FATTORE DI 'BUSINESS OUT'

"L'importanza di un consorzio pubblico-privato e di finanziamenti pubblici è di togliere il fattore business dalla ricerca durante una pandemia", ha detto l'informatico Beccari.

"Progetti come il nostro sono più liberi di utilizzare molecole non particolarmente redditizie. Il raloxifene è molto conveniente, è un farmaco generico perché i brevetti sono scaduti", ha sottolineato.
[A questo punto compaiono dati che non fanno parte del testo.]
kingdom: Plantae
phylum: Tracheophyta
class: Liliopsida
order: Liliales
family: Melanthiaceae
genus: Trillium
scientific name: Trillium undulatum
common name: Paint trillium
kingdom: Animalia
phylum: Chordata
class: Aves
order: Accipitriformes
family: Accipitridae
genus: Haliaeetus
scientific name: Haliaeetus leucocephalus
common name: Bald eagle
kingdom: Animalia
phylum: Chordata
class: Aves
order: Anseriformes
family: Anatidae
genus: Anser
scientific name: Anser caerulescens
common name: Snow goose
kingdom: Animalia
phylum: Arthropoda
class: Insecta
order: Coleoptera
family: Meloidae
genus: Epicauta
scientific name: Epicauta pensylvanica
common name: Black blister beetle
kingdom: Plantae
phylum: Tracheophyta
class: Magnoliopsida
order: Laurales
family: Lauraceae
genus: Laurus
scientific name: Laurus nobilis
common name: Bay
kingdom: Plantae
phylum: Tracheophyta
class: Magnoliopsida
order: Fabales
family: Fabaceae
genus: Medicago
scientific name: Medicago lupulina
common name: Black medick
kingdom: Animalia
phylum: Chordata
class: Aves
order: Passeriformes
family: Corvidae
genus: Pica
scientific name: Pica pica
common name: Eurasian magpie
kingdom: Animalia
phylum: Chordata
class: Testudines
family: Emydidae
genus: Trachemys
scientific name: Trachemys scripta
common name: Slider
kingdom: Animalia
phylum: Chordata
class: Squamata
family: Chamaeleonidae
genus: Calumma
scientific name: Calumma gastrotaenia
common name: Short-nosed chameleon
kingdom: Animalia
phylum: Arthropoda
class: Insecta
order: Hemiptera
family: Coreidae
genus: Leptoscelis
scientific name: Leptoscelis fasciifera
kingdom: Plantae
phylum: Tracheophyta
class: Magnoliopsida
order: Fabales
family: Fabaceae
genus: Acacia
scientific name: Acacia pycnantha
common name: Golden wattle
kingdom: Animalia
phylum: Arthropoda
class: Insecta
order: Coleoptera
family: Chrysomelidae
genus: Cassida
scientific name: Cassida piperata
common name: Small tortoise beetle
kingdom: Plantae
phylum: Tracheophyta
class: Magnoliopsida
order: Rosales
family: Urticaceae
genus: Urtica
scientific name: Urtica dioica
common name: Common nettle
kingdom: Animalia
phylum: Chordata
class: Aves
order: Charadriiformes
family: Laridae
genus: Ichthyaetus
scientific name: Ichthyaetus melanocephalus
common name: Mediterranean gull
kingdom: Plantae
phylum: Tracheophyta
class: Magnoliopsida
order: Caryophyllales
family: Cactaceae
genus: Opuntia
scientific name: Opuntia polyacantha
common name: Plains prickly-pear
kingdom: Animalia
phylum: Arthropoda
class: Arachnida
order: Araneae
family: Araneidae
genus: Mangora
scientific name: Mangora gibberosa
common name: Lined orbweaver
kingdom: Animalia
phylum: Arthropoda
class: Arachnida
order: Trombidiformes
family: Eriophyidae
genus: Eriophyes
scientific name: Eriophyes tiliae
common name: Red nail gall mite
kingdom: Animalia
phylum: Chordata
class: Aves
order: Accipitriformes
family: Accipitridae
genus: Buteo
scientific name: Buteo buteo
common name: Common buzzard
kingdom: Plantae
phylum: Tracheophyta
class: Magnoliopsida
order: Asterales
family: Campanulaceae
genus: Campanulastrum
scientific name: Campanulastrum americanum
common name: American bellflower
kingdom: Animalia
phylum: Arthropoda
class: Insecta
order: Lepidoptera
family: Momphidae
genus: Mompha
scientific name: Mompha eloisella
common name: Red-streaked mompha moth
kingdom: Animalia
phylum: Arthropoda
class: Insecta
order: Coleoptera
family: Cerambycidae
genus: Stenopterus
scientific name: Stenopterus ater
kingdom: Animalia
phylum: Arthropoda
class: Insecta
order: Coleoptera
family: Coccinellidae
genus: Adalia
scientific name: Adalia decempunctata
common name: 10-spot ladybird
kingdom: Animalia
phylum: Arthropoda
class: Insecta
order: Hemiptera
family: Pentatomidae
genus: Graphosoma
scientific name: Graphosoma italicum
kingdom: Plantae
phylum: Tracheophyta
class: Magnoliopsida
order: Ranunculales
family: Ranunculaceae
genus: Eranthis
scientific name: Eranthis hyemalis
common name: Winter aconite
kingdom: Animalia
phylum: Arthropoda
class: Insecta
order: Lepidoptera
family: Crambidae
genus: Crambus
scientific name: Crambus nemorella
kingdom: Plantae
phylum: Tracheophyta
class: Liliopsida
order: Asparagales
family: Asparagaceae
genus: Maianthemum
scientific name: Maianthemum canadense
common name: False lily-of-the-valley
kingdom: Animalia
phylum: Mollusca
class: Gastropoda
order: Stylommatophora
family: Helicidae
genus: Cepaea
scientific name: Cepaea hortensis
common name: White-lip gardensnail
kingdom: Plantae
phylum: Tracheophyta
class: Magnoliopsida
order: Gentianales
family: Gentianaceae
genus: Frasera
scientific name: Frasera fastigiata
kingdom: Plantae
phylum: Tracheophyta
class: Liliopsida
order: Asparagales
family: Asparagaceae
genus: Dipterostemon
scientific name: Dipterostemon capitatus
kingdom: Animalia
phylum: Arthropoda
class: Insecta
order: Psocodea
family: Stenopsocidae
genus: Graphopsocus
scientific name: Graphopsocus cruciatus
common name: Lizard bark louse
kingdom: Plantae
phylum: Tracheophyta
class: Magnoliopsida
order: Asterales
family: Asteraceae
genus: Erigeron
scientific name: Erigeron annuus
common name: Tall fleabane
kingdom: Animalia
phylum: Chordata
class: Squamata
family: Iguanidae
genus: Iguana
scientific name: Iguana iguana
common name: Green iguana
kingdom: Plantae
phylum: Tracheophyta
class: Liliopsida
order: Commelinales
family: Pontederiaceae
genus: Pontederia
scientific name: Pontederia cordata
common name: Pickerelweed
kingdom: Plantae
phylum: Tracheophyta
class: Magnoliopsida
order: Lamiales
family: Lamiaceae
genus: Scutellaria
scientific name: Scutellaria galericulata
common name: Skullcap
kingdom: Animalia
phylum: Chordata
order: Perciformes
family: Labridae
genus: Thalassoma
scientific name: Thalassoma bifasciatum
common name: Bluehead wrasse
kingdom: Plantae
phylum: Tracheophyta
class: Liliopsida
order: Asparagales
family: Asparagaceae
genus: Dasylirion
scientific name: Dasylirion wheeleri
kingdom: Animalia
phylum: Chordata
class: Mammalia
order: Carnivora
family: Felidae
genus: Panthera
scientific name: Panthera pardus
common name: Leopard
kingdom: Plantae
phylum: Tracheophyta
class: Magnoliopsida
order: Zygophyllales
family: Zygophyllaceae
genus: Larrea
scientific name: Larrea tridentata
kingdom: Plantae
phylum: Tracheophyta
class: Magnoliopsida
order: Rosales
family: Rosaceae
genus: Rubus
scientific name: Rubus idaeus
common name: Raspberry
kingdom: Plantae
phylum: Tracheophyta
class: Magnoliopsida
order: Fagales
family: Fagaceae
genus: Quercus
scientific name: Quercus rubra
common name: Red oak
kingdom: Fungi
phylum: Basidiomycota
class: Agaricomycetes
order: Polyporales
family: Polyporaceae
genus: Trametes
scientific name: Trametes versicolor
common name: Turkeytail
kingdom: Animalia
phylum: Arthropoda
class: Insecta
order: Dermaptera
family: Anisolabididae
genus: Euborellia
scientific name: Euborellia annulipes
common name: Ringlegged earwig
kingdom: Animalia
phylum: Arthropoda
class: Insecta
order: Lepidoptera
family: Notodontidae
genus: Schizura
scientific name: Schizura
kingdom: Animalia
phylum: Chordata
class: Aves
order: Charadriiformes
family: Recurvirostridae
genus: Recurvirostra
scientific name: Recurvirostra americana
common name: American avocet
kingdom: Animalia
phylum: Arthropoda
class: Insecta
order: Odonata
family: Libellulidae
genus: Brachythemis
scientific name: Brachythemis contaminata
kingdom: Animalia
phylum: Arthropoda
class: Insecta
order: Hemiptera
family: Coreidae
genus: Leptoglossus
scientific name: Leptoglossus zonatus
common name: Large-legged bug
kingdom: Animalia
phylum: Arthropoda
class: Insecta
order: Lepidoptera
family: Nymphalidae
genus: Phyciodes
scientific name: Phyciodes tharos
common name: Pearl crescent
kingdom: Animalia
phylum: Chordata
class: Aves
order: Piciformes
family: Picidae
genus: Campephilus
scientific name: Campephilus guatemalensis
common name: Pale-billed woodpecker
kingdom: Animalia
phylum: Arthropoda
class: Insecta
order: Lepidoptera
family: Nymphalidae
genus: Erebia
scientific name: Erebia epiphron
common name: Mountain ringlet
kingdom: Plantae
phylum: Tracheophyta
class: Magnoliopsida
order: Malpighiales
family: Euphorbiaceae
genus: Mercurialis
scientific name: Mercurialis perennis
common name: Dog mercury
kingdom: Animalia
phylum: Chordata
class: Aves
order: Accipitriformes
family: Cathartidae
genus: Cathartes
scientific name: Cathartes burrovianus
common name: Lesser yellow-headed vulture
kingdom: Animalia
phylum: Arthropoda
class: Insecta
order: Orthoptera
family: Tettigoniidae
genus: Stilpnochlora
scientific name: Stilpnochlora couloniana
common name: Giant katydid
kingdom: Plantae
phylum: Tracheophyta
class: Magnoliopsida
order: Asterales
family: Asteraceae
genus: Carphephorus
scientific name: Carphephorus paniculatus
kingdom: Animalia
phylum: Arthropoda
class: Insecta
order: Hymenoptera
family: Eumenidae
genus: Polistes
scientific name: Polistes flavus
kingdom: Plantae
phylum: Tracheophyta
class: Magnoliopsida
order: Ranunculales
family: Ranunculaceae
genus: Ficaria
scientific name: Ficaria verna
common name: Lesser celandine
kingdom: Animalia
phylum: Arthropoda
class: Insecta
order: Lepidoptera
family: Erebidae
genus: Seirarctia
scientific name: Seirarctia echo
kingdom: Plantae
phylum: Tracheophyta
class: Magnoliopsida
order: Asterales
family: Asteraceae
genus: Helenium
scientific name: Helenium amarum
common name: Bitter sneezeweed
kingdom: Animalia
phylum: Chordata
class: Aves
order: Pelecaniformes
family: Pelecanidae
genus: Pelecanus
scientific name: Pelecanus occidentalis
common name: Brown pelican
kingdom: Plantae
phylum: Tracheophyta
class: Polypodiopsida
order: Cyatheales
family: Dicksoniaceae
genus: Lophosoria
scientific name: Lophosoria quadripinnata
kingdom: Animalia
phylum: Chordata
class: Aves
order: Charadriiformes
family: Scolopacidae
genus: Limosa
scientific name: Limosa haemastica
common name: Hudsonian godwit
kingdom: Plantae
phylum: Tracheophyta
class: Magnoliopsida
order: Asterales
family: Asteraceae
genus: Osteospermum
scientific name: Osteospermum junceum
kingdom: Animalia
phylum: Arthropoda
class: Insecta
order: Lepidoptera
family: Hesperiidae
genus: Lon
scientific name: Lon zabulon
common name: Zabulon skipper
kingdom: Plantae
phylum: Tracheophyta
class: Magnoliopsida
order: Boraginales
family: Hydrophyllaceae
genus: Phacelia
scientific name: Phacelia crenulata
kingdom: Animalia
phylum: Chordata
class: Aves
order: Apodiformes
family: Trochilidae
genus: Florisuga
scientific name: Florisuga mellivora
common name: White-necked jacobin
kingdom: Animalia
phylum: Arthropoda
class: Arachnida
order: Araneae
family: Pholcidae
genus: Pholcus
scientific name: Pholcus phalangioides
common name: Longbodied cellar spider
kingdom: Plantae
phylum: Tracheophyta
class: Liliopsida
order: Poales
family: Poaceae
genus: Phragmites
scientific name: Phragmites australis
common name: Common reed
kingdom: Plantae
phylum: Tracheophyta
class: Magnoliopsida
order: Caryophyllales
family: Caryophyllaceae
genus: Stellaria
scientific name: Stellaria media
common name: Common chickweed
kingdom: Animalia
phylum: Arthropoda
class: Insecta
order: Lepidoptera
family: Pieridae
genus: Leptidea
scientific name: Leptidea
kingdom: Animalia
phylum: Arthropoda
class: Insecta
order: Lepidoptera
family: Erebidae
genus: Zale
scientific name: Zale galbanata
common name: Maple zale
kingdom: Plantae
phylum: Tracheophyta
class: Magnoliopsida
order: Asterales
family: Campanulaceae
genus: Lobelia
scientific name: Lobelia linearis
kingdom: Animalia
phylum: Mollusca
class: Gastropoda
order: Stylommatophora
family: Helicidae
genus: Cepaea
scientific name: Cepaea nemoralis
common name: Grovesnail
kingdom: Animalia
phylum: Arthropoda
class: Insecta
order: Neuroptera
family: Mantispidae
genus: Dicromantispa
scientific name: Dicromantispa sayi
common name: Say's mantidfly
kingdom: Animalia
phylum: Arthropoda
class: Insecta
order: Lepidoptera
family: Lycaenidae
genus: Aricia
Lo scienziato ha spiegato che una volta isolato il genoma del coronavirus, hanno creato una struttura tridimensionale delle proteine del virus e, grazie al supercomputer di Eni (MI:ENI), non si sono concentrati su una singola proteina ma hanno simulato tutte e 12 le proteine del coronavirus.

Le simulazioni dinamiche molecolari permettono di studiare come le proteine interagiscono e dove i possibili siti di ogni proteina possono essere attaccati da un farmaco.

"Ogni singola molecola farmaceutica viene inserita in tutti i 16 siti di ciascuna delle 12 proteine del virus. Ci sono volute un milione di ore di calcoli", ha detto.

PROTEZIONE CIVILE PER LA RICERCA

Secondo Andrea Beccari, invece, l'approccio per affrontare una pandemia andrebbe cambiato.

"Va ricordato che la prima risposta possibile è l'uso di un farmaco esistente. Con un contributo Ue fino a 4 milioni di euro, abbiamo dimostrato che ci sono modi che non comportano miliardi di investimenti".

"L'attenzione è stata troppo polarizzata sul vaccino, e invece è necessario uno sforzo comparabile per la cura", ha sottolineato.